— Required work —
1. Answer these questions using the excerpt on neoliberal strategy.
(a) Which organization largely set the neoliberal consensus in motion?
(b) Which mode of liberalism was the dominant consensus when neoliberalism developed?
(c) In what decade did the stagflation crisis hit?
2. Return every line of the listing that contains the string "Garden", treating case as significant.

— Excerpt —
::::::::

Eschewing the specific content of the neoliberal doctrine, Srnicek and Williams unearth the practice of neoliberal strategy, and present how it came to form a dominant hegemony in the historical order. The neoliberal consensus was largely set in motion by the Mont Pelerin Society. This central, but transnational organization helped to maintain cohesion amongst a broad coalition of burgeoning neoliberal strands, incorporating diversity while strategically linking agreement in spaces of influence. At the time of its development, neoliberalism was not widely accepted, as the Keynesian mode of liberalism was the dominant consensus. Recognizing that its radical agenda would not be adopted immediately, the Mont Pelerin Society proposed a long-term strategy, organizing new institutions (such as “think tanks”) and colonizing existing educational and governmental institutions, diffusing their ideas throughout the discourse, but especially targeting the lines of power. In addition, they coupled a universal ideological view with specific policy interventions and a vision of the good-life under the neoliberal perspective. When the stagflation crisis hit in the 1970s the Keynesian consensus had no immediate response, but the neoliberals had developed an infrastructure and “common sense” across the elite spectrum, stepping in with its storehouse of policy innovations and alternative world-view.

::::::::

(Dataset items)
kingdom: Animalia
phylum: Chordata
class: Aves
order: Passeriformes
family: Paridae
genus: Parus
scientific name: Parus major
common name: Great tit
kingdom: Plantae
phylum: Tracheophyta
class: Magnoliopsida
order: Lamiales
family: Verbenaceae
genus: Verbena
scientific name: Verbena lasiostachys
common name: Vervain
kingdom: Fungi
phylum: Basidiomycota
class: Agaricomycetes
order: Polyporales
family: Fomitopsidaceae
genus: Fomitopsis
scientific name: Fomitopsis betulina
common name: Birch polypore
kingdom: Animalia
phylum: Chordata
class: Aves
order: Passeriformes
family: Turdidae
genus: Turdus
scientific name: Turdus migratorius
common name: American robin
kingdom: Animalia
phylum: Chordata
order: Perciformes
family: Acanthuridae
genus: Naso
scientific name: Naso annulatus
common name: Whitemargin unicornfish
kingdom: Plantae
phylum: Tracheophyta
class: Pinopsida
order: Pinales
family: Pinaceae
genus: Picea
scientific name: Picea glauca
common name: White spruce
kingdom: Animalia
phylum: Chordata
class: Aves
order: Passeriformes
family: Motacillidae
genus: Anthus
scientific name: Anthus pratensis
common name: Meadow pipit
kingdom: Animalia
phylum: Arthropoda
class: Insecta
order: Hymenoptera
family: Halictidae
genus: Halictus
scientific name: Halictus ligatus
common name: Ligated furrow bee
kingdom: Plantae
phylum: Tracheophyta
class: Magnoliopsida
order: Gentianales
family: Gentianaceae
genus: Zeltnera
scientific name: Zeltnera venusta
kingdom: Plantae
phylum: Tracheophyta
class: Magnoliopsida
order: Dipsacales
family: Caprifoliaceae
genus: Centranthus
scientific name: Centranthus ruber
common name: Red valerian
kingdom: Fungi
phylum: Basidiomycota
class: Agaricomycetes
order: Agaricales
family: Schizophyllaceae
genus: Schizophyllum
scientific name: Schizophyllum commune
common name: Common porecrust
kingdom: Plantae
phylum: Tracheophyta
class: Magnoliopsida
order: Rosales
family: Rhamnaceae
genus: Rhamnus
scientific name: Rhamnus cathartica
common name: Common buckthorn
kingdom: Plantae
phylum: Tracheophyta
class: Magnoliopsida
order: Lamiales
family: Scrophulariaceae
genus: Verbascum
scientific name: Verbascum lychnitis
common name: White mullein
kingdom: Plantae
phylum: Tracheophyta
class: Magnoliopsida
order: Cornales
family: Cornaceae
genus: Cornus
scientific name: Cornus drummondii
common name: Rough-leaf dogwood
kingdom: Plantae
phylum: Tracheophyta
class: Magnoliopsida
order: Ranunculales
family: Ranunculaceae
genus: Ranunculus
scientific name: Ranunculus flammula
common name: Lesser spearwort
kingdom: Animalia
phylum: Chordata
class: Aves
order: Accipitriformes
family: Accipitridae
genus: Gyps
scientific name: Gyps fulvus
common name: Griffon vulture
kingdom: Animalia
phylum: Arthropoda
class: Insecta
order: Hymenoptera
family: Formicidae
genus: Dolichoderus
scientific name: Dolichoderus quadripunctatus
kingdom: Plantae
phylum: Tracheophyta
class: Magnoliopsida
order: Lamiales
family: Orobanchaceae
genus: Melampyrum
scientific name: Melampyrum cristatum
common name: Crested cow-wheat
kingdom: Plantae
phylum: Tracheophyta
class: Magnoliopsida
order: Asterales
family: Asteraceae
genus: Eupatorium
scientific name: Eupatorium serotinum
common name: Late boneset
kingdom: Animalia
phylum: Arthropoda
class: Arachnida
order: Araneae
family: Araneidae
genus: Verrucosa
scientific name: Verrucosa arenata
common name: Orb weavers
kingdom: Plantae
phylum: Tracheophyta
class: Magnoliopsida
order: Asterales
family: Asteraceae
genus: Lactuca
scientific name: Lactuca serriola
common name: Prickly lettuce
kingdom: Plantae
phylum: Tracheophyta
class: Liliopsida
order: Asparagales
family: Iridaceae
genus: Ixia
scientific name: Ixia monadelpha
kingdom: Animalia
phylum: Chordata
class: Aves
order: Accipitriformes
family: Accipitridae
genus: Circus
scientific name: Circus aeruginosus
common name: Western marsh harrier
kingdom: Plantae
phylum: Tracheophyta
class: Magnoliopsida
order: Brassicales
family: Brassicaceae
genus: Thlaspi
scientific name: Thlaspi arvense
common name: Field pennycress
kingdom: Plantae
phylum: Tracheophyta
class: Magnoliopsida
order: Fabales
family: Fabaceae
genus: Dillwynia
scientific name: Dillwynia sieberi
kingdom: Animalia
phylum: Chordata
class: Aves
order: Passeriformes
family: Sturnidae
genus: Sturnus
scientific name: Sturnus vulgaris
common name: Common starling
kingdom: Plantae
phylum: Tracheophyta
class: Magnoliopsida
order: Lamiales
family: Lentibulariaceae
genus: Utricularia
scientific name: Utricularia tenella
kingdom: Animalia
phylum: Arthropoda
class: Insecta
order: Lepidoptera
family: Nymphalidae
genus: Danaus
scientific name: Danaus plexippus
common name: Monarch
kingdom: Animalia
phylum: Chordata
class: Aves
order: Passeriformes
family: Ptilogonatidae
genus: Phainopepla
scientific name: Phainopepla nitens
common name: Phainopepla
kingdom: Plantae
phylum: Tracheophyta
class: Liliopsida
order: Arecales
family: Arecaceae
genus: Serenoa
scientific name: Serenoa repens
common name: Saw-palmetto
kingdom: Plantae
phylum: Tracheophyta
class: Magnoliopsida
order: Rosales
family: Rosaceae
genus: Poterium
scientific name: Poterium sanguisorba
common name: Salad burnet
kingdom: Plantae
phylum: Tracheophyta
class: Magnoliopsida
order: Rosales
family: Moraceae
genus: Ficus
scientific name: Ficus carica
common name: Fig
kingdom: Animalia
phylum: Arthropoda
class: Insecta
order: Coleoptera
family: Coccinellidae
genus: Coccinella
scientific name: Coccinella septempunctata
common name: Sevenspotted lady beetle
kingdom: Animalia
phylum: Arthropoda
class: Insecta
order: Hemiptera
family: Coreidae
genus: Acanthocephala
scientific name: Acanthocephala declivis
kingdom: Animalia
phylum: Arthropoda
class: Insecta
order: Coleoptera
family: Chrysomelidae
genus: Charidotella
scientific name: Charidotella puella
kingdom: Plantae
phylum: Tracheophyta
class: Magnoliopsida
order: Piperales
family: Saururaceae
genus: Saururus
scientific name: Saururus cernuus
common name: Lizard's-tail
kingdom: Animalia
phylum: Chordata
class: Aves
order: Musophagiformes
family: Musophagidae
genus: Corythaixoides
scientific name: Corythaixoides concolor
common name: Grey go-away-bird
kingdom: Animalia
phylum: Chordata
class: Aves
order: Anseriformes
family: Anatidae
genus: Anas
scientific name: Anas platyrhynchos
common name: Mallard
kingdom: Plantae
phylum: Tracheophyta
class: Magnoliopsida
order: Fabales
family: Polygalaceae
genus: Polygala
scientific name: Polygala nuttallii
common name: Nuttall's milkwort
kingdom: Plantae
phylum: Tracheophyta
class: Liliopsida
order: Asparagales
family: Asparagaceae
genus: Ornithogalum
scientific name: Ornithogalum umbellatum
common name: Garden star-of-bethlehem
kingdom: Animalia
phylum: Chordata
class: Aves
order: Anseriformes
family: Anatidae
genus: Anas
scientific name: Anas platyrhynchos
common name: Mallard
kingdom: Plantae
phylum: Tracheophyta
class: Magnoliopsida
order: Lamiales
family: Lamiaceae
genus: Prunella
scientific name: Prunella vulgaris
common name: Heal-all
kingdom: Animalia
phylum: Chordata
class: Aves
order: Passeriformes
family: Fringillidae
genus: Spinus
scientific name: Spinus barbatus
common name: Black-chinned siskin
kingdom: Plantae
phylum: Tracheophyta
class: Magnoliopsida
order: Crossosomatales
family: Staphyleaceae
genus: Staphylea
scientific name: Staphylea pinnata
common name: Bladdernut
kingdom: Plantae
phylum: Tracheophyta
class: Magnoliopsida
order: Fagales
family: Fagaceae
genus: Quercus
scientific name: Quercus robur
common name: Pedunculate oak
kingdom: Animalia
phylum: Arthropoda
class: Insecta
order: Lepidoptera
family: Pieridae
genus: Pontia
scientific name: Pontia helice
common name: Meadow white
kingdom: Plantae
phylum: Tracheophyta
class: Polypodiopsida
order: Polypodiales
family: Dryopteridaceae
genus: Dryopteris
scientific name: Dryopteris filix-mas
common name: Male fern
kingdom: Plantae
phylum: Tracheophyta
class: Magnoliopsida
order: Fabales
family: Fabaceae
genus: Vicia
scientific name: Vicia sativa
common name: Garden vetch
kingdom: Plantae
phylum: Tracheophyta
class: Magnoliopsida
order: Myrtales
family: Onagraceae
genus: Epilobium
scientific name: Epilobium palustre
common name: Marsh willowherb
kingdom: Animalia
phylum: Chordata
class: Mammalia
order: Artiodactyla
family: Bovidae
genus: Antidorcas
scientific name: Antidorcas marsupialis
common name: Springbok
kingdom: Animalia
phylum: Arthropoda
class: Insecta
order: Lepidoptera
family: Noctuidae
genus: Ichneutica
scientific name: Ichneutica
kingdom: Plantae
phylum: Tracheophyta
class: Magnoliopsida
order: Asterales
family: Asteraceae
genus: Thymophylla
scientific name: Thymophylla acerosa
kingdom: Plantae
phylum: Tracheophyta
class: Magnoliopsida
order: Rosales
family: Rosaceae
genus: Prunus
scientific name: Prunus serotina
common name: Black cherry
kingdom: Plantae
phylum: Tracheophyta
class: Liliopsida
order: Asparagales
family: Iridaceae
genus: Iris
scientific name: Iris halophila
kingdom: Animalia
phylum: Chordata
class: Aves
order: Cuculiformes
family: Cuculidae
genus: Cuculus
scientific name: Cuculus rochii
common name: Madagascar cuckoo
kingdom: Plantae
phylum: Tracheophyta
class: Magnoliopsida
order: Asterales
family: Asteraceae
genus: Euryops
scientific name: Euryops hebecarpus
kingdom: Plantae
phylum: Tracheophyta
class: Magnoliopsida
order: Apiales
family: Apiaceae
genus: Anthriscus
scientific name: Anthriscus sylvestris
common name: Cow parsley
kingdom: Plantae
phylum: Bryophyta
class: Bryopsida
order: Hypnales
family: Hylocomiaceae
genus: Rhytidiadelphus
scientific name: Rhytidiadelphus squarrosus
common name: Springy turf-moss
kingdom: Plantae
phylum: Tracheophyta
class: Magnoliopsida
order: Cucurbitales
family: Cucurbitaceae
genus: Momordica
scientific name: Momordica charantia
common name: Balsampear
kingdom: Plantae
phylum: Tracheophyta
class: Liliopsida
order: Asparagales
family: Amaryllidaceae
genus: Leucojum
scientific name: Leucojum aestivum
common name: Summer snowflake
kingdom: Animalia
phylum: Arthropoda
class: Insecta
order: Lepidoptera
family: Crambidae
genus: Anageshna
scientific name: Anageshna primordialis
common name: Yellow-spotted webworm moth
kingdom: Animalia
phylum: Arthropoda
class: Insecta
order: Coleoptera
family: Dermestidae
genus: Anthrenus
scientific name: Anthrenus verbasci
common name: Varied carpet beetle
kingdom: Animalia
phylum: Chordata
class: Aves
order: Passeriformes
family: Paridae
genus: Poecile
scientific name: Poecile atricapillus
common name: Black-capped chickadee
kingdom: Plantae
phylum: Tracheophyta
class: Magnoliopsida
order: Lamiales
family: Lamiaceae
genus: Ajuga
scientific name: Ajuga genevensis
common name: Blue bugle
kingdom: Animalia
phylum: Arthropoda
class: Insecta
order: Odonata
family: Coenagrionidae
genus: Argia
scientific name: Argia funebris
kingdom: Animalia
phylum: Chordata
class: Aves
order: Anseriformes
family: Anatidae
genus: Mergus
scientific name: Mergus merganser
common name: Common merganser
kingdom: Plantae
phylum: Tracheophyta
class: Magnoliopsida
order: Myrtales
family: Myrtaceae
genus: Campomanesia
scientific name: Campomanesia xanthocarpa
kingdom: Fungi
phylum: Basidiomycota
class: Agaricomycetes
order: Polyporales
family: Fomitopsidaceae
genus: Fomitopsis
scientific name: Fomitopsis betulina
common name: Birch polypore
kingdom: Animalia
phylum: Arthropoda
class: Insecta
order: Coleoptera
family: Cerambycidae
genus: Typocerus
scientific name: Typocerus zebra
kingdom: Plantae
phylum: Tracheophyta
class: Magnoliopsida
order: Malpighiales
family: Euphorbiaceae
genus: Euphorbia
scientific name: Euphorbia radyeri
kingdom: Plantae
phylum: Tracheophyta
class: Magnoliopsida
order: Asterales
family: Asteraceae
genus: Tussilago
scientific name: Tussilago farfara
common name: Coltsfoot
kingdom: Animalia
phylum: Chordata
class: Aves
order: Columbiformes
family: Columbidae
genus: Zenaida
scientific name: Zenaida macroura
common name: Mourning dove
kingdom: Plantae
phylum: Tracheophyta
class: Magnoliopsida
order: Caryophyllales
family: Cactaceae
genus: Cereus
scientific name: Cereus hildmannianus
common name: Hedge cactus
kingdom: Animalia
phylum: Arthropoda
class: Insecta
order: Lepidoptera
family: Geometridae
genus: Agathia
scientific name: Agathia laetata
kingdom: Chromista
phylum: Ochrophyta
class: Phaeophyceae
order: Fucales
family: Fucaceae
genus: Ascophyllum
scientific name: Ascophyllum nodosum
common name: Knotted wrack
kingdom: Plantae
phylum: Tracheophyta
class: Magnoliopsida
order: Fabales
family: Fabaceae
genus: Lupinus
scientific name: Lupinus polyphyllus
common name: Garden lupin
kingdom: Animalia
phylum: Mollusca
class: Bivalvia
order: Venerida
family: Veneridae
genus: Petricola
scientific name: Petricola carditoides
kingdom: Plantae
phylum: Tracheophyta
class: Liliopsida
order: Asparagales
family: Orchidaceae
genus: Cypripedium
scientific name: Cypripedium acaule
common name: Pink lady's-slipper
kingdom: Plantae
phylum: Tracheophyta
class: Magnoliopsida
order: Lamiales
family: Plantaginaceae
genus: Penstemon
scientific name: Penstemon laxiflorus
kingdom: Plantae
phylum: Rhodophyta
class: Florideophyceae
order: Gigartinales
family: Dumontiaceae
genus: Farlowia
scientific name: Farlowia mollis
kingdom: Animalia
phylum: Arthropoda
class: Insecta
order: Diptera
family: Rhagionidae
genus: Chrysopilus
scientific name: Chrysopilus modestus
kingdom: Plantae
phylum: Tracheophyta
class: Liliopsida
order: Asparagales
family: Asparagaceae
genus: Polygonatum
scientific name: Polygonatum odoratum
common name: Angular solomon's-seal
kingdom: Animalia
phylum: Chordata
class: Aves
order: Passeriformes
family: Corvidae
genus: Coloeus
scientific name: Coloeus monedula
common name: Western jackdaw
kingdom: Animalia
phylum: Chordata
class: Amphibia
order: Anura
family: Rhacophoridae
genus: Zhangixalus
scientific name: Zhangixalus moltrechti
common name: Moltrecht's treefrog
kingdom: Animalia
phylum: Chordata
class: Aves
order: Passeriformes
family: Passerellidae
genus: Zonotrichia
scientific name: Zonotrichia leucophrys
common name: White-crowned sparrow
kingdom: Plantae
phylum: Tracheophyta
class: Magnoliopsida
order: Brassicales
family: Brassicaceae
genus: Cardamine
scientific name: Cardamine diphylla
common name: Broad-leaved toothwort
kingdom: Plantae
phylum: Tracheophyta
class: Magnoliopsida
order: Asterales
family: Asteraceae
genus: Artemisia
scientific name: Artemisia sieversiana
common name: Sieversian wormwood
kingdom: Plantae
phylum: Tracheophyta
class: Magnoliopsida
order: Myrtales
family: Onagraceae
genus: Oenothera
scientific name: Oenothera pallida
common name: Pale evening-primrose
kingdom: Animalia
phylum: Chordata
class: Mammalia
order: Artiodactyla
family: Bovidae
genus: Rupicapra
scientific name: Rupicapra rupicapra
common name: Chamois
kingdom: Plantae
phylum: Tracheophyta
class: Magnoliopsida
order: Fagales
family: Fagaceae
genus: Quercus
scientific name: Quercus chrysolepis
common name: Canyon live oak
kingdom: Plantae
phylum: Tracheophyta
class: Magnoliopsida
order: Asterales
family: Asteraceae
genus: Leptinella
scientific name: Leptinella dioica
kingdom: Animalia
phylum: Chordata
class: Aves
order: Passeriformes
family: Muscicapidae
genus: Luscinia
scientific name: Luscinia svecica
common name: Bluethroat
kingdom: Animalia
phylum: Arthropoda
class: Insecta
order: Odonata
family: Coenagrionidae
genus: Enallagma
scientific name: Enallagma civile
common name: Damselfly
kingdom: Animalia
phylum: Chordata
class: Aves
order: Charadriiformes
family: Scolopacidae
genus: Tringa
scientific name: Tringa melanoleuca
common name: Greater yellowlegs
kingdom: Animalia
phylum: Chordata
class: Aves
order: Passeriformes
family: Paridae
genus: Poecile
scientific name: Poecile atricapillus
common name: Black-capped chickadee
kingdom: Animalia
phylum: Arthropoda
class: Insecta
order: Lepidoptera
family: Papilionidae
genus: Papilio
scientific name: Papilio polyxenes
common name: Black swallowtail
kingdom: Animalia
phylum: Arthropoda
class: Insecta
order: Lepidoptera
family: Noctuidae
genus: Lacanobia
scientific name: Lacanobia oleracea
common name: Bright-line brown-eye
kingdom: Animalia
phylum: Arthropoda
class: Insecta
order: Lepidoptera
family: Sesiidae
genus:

::::::::

— Answer list —
1.
(a) The Mont Pelerin Society
(b) The Keynesian mode of liberalism
(c) The 1970s

2.
common name: Garden star-of-bethlehem
common name: Garden vetch
common name: Garden lupin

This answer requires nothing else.